# Nephrolepis exaltata



## lilherp25 (Mar 29, 2010)

hello i bought a Nephrolepis exaltata fern from walmart and put it in my viv, about a week later it started to rot and died  so i went and bought 2 more figuring it was just a mishap, i put one in the viv and left one outt. the one in the viv also started to turn brown and rot so i quickly took it out while the other stayed perfecly fine? could it be the humidity? or lack of air flow?


----------



## Arrynia (Dec 27, 2009)

How wet is your substrate?


----------



## zBrinks (Jul 16, 2006)

Most house plants are not grown in the high humidity and dampness found in a typical vivaria. Given enough time, many plants will die back, then grow new foliage better suited to vivarium conditions.


----------



## Arrynia (Dec 27, 2009)

zBrinks said:


> Most house plants are not grown in the high humidity and dampness found in a typical vivaria. Given enough time, many plants will die back, then grow new foliage better suited to vivarium conditions.

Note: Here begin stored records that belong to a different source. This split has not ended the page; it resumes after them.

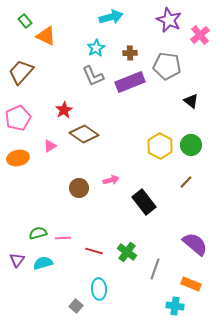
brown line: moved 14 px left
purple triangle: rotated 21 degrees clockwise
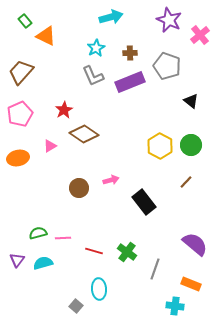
gray pentagon: rotated 12 degrees clockwise
pink pentagon: moved 2 px right, 4 px up
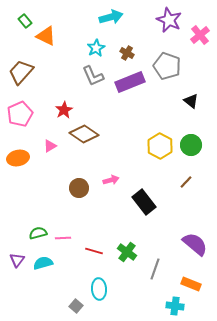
brown cross: moved 3 px left; rotated 32 degrees clockwise
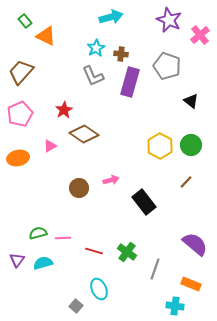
brown cross: moved 6 px left, 1 px down; rotated 24 degrees counterclockwise
purple rectangle: rotated 52 degrees counterclockwise
cyan ellipse: rotated 20 degrees counterclockwise
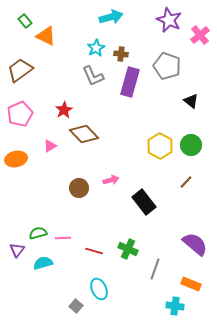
brown trapezoid: moved 1 px left, 2 px up; rotated 12 degrees clockwise
brown diamond: rotated 12 degrees clockwise
orange ellipse: moved 2 px left, 1 px down
green cross: moved 1 px right, 3 px up; rotated 12 degrees counterclockwise
purple triangle: moved 10 px up
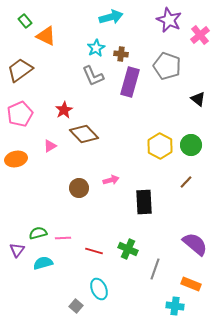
black triangle: moved 7 px right, 2 px up
black rectangle: rotated 35 degrees clockwise
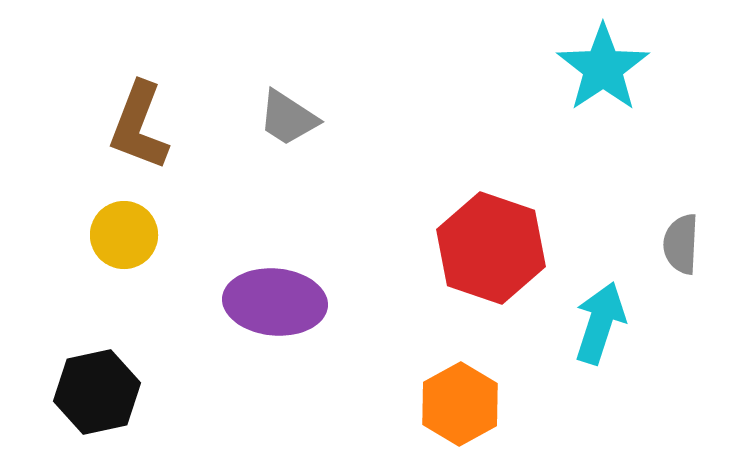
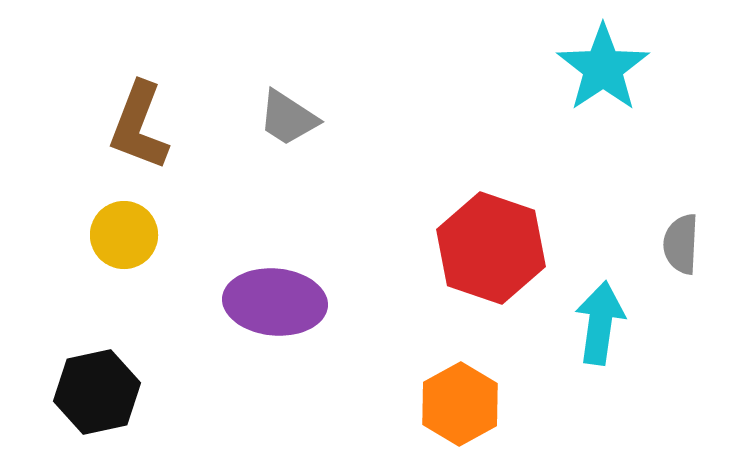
cyan arrow: rotated 10 degrees counterclockwise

That was another thought that had entered my mind. When I first set up my exo viv, I planted 4 korean rock ferns. All but one of them died back and then started shooting up new fronds shortly after. They are growing very well now.


----------



## lilherp25 (Mar 29, 2010)

ok they are still in pots and they arent waterlogged so i dont think it was that, so should i just put them all in there and let them die off and see if they grow back?


----------



## Groundhog (Dec 17, 2006)

No, no, no--

Did I mention, no?

1) ZBrinks is correct, and here's why: Plants grown in pots develop root systems for pots. Pots drain. Go buy a Philodendron micans or Syngonium at Home Depot in a 3 1/2" pot; plant it in a vivarium and I guarantee it will rot--you essentially suffocate the root system (especially in wetter substrates). We have all seen this happen. Order the same plant from Black Jungle or Josh and it will usually live.

If you want, you can buy a houseplant and trim off much of the roots and plant it. although some plants hate that, such as begonias, ferns and some aroids (It works with Ficus pumila, Episcia, Cryptanthus). But I know for myself, I started having much greater success when I started using plants from terrarium companies, and/or used the Home Depot plants to make cuttings (Cuttings will usually root.) 

2) Tank substrates are different than potting soil; we know we should not use potting mixes as tank substrates. Before one says "duh," consider that it is not easy to remove a terrarium plant and stick it in a pot, either. Its root sytem takes a while to adjust, and its leaves will not appreciate the drop in humidity. 

3) Similarly, I grow some "houseplants" as perennial garden plants, such as Selaginella uncinata, Adiantum, Sinningia, Hemiboea, Rosemary, Saxifraga stolonifera, Dyckia, Ophiopogon (Mondo grass). And I'm in New York. They adjust well. But I would NEVER consider using their garden soil in a tank OR a pot.

P.S. I did not have success with Korean rock fern :-(


----------